Visitor Pass for 1 World Trade Center | David Paventi | September 11, 2001
Photo Credit: David Paventi
In September 2001, David Paventi lived in Charlotte, North Carolina with his wife, Lynn. He worked as a banker. On September 10, 2001 he traveled to New York City for business meetings to be held in the World Trade Center's North Tower. As you may recall, although September 11, 2001 was a crystal clear, sun-soaked day, its immediate predecessor was decidedly less so. The weather that day was so much less so that David Paventi had walked over to to the windows in the office in which he was standing in an effort to see anything. He could not because of the fog. The experience so unnerved one of his colleagues that he offhandedly asked aloud, "How do airplanes not hit this building?" His question, given the state of the world as it existed on September 10, 2001, was met with laughter.
At 8:46 am the very next morning, it was no longer a laughing matter.
David Paventi was in an interior (windowless) conference room on the North Tower's 81st floor at 8:46 am on Tuesday, September 11, 2001, when the murderous cowards who had hijacked American Airlines Flight 11 earlier that morning shortly after it had departed from Logan Airport in Boston, flew it into the North Tower's north face, cutting into the building between the 93rd and 99th floors. The conference room shook. By his own admission, David Paventi did not know what to make of what had just occurred, thinking it might have been an earthquake. His colleagues who had lived through the 1993 World Trade Center bombing had no such hesitation. They exited the room as quickly as they could and headed to the nearest stairwell. Mr. Paventi followed suit.

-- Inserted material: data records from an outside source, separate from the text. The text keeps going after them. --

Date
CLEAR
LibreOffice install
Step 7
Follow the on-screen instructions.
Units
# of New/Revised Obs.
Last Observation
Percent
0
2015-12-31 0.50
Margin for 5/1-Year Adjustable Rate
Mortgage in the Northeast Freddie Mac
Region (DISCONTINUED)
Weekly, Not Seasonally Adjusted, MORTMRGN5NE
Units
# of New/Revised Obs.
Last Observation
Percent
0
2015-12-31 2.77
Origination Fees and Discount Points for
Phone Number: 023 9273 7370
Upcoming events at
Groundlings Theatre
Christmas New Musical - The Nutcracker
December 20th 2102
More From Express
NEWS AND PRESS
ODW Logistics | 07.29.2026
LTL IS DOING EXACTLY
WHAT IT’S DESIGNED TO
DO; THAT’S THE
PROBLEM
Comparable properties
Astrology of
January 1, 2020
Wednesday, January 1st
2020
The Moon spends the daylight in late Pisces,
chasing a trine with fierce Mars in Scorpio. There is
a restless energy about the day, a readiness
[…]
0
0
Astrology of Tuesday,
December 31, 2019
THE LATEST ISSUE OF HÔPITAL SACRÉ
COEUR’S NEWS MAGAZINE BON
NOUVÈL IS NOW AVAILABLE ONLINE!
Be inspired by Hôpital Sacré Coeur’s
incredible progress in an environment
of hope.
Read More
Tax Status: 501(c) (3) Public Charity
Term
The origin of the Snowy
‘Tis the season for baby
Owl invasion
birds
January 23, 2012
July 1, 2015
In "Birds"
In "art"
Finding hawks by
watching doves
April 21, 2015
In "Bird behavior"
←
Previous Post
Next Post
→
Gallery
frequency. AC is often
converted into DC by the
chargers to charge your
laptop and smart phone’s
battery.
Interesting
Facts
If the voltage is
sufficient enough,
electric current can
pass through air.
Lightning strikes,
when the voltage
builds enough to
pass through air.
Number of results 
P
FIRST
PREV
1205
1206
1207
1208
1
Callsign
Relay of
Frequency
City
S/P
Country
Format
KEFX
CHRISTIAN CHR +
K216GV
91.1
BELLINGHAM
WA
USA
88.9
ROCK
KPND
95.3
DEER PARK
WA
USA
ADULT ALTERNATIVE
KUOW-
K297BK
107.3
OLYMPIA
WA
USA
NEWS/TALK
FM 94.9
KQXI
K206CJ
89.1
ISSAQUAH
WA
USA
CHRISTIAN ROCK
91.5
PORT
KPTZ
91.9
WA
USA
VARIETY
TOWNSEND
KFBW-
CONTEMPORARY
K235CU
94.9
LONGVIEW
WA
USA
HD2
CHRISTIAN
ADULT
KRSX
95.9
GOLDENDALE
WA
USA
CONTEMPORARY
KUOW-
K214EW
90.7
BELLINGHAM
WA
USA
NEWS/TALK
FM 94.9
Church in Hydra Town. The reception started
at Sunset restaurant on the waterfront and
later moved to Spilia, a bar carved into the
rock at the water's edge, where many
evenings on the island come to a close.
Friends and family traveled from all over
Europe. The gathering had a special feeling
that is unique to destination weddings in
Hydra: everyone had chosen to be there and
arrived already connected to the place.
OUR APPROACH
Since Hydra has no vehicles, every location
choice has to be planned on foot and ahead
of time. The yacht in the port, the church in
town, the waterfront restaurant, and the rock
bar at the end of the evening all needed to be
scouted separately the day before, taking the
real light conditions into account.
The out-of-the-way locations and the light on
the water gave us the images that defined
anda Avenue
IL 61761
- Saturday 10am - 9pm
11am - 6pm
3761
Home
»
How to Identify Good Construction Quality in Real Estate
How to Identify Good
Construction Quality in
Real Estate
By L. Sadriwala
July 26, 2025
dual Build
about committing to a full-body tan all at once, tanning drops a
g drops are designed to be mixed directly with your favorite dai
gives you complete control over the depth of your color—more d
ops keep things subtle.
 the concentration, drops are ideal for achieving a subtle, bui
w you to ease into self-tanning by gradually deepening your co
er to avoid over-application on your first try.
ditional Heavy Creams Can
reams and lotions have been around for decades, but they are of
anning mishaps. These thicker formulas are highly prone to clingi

The traffic on the stairwell was intense and it seemed to take forever for those on it to make their way down. David Paventi and his friend and colleague, Bob, toyed with the idea of trying to get out of the crowded stairwell and finding another escape route. They ultimately opted against doing so - staying the course and staying in the stairwell in which they had begun their descent.
Eventually, David Paventi and Bob made it out of the building. When they reached the courtyard, a police officer told them to run as fast as they could and get as far away from the World Trade Center as they could. They took her counsel to heart. As they ran uptown, the two men heard the noise of the South Tower collapsing into the ground below. The two men eventually made their way to the Queensboro Bridge and began walking across it. Their goal was Long Island and Bob's brother's house. They made it. The following day, the two drove home to Charlotte, North Carolina.
Several years after that terrible day, the NYPD telephoned David Paventi. The call was to inform him that the NYPD had recovered his case. Impossible, he thought, I am looking at my briefcase right now. However, when he tried to tell the person on the other end of the phone he could not be the person to whom the briefcase in question belonged, he was told, "I'm not arguing, we have a case, and it has your name on it."
Indeed it was. It was the travel wallet David Paventi had brought with him to New York for his September 2001 meetings at the World Trade Center. Its contents included his passport and his frequent flyer card. Inside of it, someone had placed a note, "D. Paventi - assumed DOA."
There is an old adage about the perils of making an assumption. I suspect David Paventi did not waste a moment or a breath on uttering it when he read that note. The proof is in the living after all, which is exactly what he is doing - and has one - every day for the past twenty-two years.